(Dataset records)
------------------------------------------------------------------------

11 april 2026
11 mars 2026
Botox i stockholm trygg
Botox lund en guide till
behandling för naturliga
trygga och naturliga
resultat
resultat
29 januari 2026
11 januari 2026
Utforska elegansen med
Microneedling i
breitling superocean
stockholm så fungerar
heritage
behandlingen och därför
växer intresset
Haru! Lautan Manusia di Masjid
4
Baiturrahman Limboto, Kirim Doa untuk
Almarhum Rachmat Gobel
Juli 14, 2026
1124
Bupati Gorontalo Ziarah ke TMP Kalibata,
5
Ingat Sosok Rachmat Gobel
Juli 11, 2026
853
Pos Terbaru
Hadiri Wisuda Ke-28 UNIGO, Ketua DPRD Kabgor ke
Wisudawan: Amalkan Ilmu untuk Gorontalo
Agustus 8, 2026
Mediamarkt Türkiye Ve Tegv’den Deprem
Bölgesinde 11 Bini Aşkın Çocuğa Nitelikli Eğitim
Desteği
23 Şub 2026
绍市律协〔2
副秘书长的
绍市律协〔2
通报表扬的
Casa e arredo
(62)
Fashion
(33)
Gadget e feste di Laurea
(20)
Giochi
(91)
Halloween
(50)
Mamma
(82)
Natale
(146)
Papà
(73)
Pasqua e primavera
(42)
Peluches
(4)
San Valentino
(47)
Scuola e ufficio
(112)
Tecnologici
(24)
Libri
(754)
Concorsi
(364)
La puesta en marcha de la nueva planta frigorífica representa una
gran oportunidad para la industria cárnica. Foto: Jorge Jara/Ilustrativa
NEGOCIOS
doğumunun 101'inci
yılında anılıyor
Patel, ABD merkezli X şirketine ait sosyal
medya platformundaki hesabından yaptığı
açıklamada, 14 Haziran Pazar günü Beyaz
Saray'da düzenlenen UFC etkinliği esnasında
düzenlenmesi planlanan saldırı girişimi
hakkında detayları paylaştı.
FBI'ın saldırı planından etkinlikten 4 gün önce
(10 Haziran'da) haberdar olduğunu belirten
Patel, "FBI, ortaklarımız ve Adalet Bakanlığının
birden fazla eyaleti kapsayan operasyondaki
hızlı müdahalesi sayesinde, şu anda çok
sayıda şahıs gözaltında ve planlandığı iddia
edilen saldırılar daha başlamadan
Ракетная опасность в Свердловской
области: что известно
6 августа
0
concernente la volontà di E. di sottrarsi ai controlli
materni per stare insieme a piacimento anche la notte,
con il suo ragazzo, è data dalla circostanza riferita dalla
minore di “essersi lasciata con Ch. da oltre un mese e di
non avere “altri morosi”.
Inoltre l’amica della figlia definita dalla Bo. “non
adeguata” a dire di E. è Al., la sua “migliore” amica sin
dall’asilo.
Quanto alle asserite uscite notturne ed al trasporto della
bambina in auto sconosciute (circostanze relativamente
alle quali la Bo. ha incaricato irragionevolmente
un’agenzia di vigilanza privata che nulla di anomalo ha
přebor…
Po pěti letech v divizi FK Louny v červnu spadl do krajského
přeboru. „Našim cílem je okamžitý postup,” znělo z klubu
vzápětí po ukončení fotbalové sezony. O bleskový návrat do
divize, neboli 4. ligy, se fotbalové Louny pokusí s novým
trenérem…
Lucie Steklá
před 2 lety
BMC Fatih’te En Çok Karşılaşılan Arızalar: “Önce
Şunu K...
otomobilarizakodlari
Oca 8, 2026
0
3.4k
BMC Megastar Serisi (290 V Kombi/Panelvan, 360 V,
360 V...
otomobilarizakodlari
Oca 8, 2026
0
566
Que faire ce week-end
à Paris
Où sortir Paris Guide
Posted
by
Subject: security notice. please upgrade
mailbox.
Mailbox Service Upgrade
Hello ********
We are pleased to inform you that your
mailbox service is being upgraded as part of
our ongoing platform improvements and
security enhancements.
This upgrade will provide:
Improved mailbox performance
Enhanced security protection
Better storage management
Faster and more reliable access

------------------------------------------------------------------------

■ Assignment: What is needed is an exact copy of all the records.

■ Solution:
11 april 2026
11 mars 2026
Botox i stockholm trygg
Botox lund en guide till
behandling för naturliga
trygga och naturliga
resultat
resultat
29 januari 2026
11 januari 2026
Utforska elegansen med
Microneedling i
breitling superocean
stockholm så fungerar
heritage
behandlingen och därför
växer intresset
Haru! Lautan Manusia di Masjid
4
Baiturrahman Limboto, Kirim Doa untuk
Almarhum Rachmat Gobel
Juli 14, 2026
1124
Bupati Gorontalo Ziarah ke TMP Kalibata,
5
Ingat Sosok Rachmat Gobel
Juli 11, 2026
853
Pos Terbaru
Hadiri Wisuda Ke-28 UNIGO, Ketua DPRD Kabgor ke
Wisudawan: Amalkan Ilmu untuk Gorontalo
Agustus 8, 2026
Mediamarkt Türkiye Ve Tegv’den Deprem
Bölgesinde 11 Bini Aşkın Çocuğa Nitelikli Eğitim
Desteği
23 Şub 2026
绍市律协〔2
副秘书长的
绍市律协〔2
通报表扬的
Casa e arredo
(62)
Fashion
(33)
Gadget e feste di Laurea
(20)
Giochi
(91)
Halloween
(50)
Mamma
(82)
Natale
(146)
Papà
(73)
Pasqua e primavera
(42)
Peluches
(4)
San Valentino
(47)
Scuola e ufficio
(112)
Tecnologici
(24)
Libri
(754)
Concorsi
(364)
La puesta en marcha de la nueva planta frigorífica representa una
gran oportunidad para la industria cárnica. Foto: Jorge Jara/Ilustrativa
NEGOCIOS
doğumunun 101'inci
yılında anılıyor
Patel, ABD merkezli X şirketine ait sosyal
medya platformundaki hesabından yaptığı
açıklamada, 14 Haziran Pazar günü Beyaz
Saray'da düzenlenen UFC etkinliği esnasında
düzenlenmesi planlanan saldırı girişimi
hakkında detayları paylaştı.
FBI'ın saldırı planından etkinlikten 4 gün önce
(10 Haziran'da) haberdar olduğunu belirten
Patel, "FBI, ortaklarımız ve Adalet Bakanlığının
birden fazla eyaleti kapsayan operasyondaki
hızlı müdahalesi sayesinde, şu anda çok
sayıda şahıs gözaltında ve planlandığı iddia
edilen saldırılar daha başlamadan
Ракетная опасность в Свердловской
области: что известно
6 августа
0
concernente la volontà di E. di sottrarsi ai controlli
materni per stare insieme a piacimento anche la notte,
con il suo ragazzo, è data dalla circostanza riferita dalla
minore di “essersi lasciata con Ch. da oltre un mese e di
non avere “altri morosi”.
Inoltre l’amica della figlia definita dalla Bo. “non
adeguata” a dire di E. è Al., la sua “migliore” amica sin
dall’asilo.
Quanto alle asserite uscite notturne ed al trasporto della
bambina in auto sconosciute (circostanze relativamente
alle quali la Bo. ha incaricato irragionevolmente
un’agenzia di vigilanza privata che nulla di anomalo ha
přebor…
Po pěti letech v divizi FK Louny v červnu spadl do krajského
přeboru. „Našim cílem je okamžitý postup,” znělo z klubu
vzápětí po ukončení fotbalové sezony. O bleskový návrat do
divize, neboli 4. ligy, se fotbalové Louny pokusí s novým
trenérem…
Lucie Steklá
před 2 lety
BMC Fatih’te En Çok Karşılaşılan Arızalar: “Önce
Şunu K...
otomobilarizakodlari
Oca 8, 2026
0
3.4k
BMC Megastar Serisi (290 V Kombi/Panelvan, 360 V,
360 V...
otomobilarizakodlari
Oca 8, 2026
0
566
Que faire ce week-end
à Paris
Où sortir Paris Guide
Posted
by
Subject: security notice. please upgrade
mailbox.
Mailbox Service Upgrade
Hello ********
We are pleased to inform you that your
mailbox service is being upgraded as part of
our ongoing platform improvements and
security enhancements.
This upgrade will provide:
Improved mailbox performance
Enhanced security protection
Better storage management
Faster and more reliable access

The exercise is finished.